Este domingo, o Presidente grego reuniu com os vários partidos que conseguiram eleger deputados nas últimas eleições. A nova ronda de negociações tem lugar esta segunda-feira e será também conduzida pelo Presidente Carolos Papoulias, prevendo-se que sejam convocados os partidos que se classificaram nos três primeiros lugares nas inconclusivas legislativas de 6 de Maio - os conservadores da Nova Democracia, os socialistas do PASOK e o Syriza, da esquerda radical -, bem como a esquerda moderada (Esquerda Democrática).
Contudo, o líder do Syriza, Alexis Tsipras, recusou-se a participar nesta reunião e Fotis Kouvelis, líder da Esquerda Democrática, já veio dizer que a Grécia não vai conseguir formar Governo.
Se não for encontrada uma solução, a Grécia terá de realizar novas eleições legislativas no próximo mês de junho, prolongando a incerteza política e lançando dúvidas sobre as condições do país para se manter na zona euro.
O impasse e as dúvidas dos investidores sobre a crise das dívidas soberanas da Europa, com os problemas da Grécia em primeiro lugar, estão a criar incertezas no mercado.
Dificuldades de liquidez pressionam solução de governo de unidade
O primeiro-ministro ainda em exercício, Lucas Papademos, enviou um alerta ao presidente da República da Grécia, no qual sinalizou que o pagamento de salários e de reformas pode estar em risco já no próximo mês. Menos mil milhões de euros e a falta de um Governo em Atenas que negoceie com a troika podem colocar a Grécia à beira da bancarrota.

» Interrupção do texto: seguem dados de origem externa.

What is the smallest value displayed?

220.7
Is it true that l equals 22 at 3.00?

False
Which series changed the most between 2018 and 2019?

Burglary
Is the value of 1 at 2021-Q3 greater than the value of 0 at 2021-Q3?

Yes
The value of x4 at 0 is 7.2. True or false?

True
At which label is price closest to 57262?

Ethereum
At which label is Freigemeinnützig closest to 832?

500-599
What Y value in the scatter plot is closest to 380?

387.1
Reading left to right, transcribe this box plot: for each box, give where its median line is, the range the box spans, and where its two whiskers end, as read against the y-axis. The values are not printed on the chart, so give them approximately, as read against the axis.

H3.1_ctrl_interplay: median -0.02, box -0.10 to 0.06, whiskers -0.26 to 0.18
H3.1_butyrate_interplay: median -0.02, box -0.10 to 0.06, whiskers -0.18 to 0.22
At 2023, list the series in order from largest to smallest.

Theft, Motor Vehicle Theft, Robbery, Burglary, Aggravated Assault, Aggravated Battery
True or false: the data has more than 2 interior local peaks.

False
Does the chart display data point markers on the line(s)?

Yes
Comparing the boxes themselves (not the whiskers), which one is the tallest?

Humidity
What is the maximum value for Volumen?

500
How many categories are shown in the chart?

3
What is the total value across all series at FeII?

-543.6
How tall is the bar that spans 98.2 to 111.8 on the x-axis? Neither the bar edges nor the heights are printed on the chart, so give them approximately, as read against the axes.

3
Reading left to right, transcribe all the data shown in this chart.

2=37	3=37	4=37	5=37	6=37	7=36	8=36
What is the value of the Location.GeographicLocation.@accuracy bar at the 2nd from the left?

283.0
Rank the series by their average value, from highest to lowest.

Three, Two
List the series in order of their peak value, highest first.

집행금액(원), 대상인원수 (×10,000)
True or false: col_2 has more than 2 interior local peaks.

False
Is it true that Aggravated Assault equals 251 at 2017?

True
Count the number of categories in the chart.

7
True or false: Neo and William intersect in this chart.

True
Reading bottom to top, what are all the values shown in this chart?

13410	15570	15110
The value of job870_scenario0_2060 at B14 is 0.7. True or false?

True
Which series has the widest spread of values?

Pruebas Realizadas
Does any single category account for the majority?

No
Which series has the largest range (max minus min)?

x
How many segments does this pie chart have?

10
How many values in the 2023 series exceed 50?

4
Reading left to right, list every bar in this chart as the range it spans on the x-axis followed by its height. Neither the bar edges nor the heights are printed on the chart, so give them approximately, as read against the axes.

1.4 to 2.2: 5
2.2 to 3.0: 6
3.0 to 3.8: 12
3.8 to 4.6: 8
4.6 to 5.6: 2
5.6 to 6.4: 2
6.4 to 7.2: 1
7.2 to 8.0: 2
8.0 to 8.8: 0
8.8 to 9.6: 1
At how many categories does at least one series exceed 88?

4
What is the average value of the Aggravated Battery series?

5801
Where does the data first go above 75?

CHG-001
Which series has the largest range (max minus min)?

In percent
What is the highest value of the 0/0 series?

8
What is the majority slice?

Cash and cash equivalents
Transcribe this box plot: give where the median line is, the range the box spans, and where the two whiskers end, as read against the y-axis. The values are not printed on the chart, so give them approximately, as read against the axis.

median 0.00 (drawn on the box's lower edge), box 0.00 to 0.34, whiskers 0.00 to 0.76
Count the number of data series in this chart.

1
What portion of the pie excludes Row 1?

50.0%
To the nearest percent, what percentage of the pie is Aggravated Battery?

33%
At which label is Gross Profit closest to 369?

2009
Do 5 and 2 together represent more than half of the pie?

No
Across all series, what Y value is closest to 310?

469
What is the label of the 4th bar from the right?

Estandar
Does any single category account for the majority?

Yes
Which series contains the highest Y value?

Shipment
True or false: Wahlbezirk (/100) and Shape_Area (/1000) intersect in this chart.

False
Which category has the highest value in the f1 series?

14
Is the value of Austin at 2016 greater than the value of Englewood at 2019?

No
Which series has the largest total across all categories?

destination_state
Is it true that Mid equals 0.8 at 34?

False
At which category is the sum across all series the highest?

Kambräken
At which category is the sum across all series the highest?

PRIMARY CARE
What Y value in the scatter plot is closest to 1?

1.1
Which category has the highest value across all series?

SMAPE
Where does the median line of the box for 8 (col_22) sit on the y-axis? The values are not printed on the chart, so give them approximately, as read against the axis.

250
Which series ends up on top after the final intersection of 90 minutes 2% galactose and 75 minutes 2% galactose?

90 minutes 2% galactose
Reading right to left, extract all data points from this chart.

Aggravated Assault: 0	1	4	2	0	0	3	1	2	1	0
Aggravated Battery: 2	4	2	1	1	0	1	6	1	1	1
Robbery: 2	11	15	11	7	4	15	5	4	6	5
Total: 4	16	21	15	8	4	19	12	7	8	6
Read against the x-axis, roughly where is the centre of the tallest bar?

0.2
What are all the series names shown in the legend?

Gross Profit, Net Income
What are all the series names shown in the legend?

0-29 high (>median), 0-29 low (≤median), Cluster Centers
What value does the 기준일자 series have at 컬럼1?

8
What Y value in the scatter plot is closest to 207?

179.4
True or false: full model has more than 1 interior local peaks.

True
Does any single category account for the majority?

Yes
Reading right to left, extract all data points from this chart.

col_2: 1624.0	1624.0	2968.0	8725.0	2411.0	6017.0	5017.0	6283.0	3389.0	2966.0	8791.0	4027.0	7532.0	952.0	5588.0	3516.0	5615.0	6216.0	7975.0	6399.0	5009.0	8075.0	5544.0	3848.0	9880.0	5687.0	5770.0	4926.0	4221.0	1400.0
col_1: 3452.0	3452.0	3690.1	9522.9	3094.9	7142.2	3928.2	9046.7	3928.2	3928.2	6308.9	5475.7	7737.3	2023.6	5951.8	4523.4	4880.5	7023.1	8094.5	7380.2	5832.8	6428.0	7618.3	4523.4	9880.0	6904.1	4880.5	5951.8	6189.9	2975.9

“É possível que o Governo não consiga pagar salários e pensões a partir do início de Junho, porque a tranche de Maio [do empréstimo externo] foi reduzida em mil milhões de euros e porque as receitas fiscais ficaram abaixo do que estava previsto”. O alerta foi dado por Lucas Papademos (o ainda primeiro-ministro) e transmitido aos partidos pelo Presidente grego, Karolos Papulias.
De acordo com o jornal de Atenas “Ta Nea”, o presidente da República da Grécia transmitiu esta mensagem aos partidos políticos para alertá-los quanto à situação dramática em que o país se encontra.
A chantagem internacional é forte: alguns Estados-membros da União Europeia opõem-se a continuar a pagar os empréstimos enquanto o país não conseguir consenso na formação do novo governo.
Esta segunda-feira, o Governo alemão deixou a seguinte mensagem pública: a Grécia deve respeitar os termos e o calendário do programa de reformas negociado com a União Europeia e o Fundo Monetário Internacional no âmbito do resgate financeiro. “Esta é o único caminho, e o mais correto, para a Grécia sair da crise”, disse um porta-voz do ministro das Finanças alemão numa conferência de imprensa, sublinhando que o programa “é válido mesmo depois das eleições” gregas, cujos resultados demonstram uma recusa geral do memorando com a troika.
Também esta segunda-feira, os ministros do Eurogrupo vão reunir-se em Bruxelas, a partir das 15h, com o principal objetivo de enviar uma mensagem enfática aos partidos gregos no sentido de que a Grécia deve respeitar os termos do acordo negociado em Março para continuar a receber ajuda financeira.